YOUR TASK: Below are the records. Count the lines containing the string "Chapel", and reply with the number alone.
[SOURCE MATERIAL]
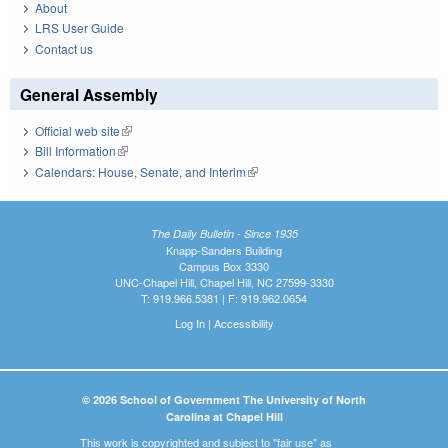
About
LRS User Guide
Contact us
General Assembly
Official web site
(link is external)
Bill Information
(link is external)
Calendars: House, Senate, and Interim
(link is external)
The Daily Bulletin - Since 1935
Knapp-Sanders Building
Campus Box 3330
UNC-Chapel Hill, Chapel Hill, NC 27599-3330
T: 919.966.5381 | F: 919.962.0654
Log In
|
Accessibility
© 2026 School of Government The University of North
Carolina at Chapel Hill
This work is copyrighted and subject to "fair use" as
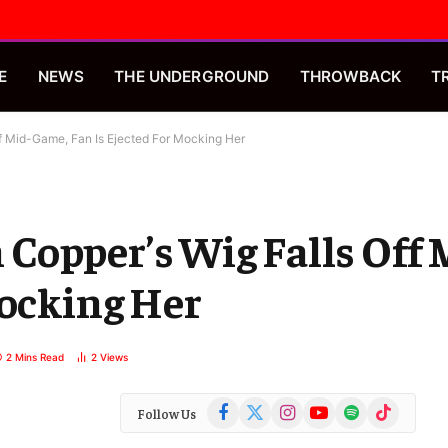
E
NEWS
THE UNDERGROUND
THROWBACK
T
f Mid-Game, Fan Is Ejected For Mocking Her
Copper’s Wig Falls Off
Mocking Her
2 Mins Read
2
Views
Facebook
X
Instagram
YouTube
Spotify
TikTok
Follow Us
(Twitter)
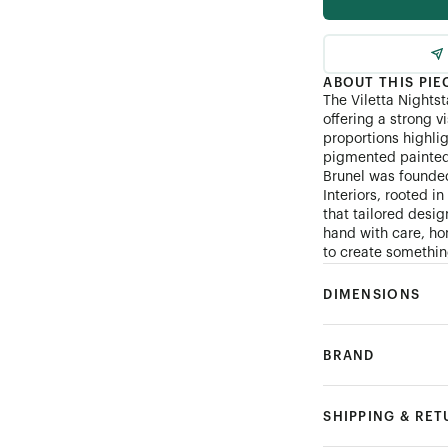
ABOUT THIS PIE
The Viletta Nightst
offering a strong v
proportions highli
pigmented painted 
Brunel was founde
Interiors, rooted i
that tailored desi
hand with care, hon
to create something
DIMENSIONS
BRAND
SHIPPING & RE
[/SOURCE MATERIAL]
EXERCISE RESULT: 2